Big fish and other large ocean creatures face higher risks of extinction than small ones, overturning a 500 million-year pattern and indicating that human hunting is to blame, scientists said.

Fossils from five mass extinction events, most recently when an asteroid struck the earth 65 million years ago, showed that small marine animals were slightly more likely to be wiped out than big ones in the pre-historic cataclysms, a study published in the journal Science said.

By contrast, large modern fish such as tuna and sharks, as well as mammals including whales and seals were more likely to be on a global Red List of endangered species than small fish and molluscs.

Modern threats “are dominated by large body size. The past extinction events are not,” Jonathan Payne, of Stanford University, who led the study said.

This kind of effect hasn’t happened before in the ocean... in half a billion years

“This kind of effect hasn’t happened before in the ocean... in half a billion years,” he said. He said the findings were evidence that human hunting was the dominant threat to marine life.

UN reports say the earth risks a “sixth mass extinction”, driven on land by people clearing forests to make way for farms and roads, as well as by pollution and hunting.
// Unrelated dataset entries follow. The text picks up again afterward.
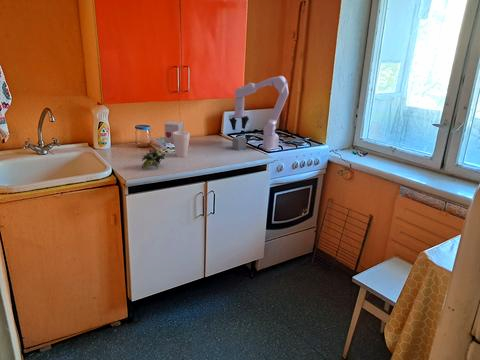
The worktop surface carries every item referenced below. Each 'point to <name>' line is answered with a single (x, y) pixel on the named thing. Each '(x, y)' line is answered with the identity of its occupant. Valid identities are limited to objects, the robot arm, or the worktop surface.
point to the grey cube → (239, 143)
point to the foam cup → (181, 142)
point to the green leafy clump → (153, 158)
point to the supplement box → (172, 130)
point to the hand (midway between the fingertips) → (238, 129)
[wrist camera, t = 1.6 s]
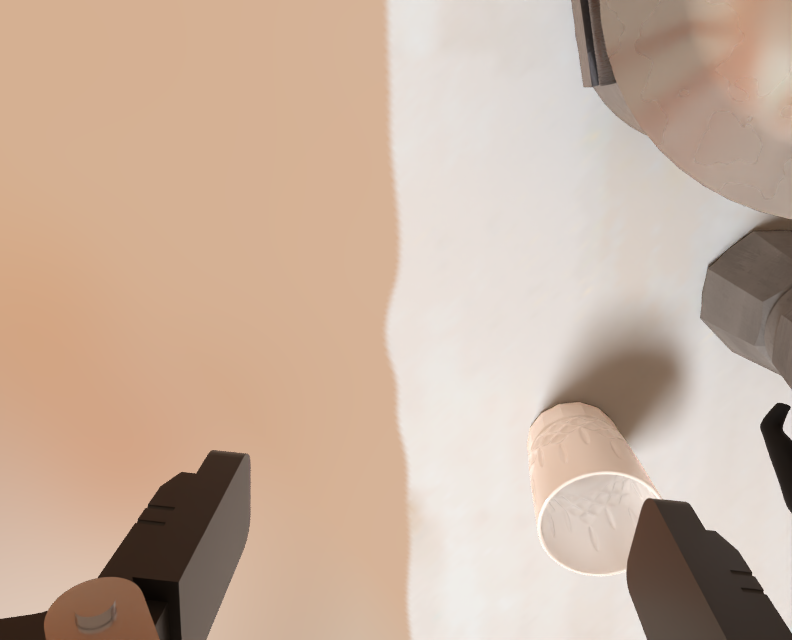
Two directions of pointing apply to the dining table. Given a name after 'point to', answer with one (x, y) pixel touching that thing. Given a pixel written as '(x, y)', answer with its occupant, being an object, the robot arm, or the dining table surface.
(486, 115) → the dining table surface
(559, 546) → the white cup
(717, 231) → the dining table surface
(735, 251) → the coffeepot
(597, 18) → the lid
Climate change will add to the risks, on land and in the oceans. The Red List, run by scientists at the International Union for Conservation of Nature, says between 24 and 40 per cent of ocean creatures are now vulnerable to extinction.

Even so, the oceans have escaped hunting on a scale blamed for wiping out land creatures such as the woolly mammoth, the cattle-like auroch, the Tasmanian tiger and the dodo.

“Until relatively recently, humans were restricted to coastal areas and didn’t have the technology to fish in the deep ocean on an industrial scale,” co-author Noel Heim of Stanford wrote in a statement.

Of large modern ocean creatures, only Stellers’ sea cow, which grew up to nine metres in length, has been driven to extinction by hunting, in the 18th century.

That meant there was still time to avert extinctions.

“The good news is that it’s not going to happen right away,” Payne said. “We have the opportunity to change.”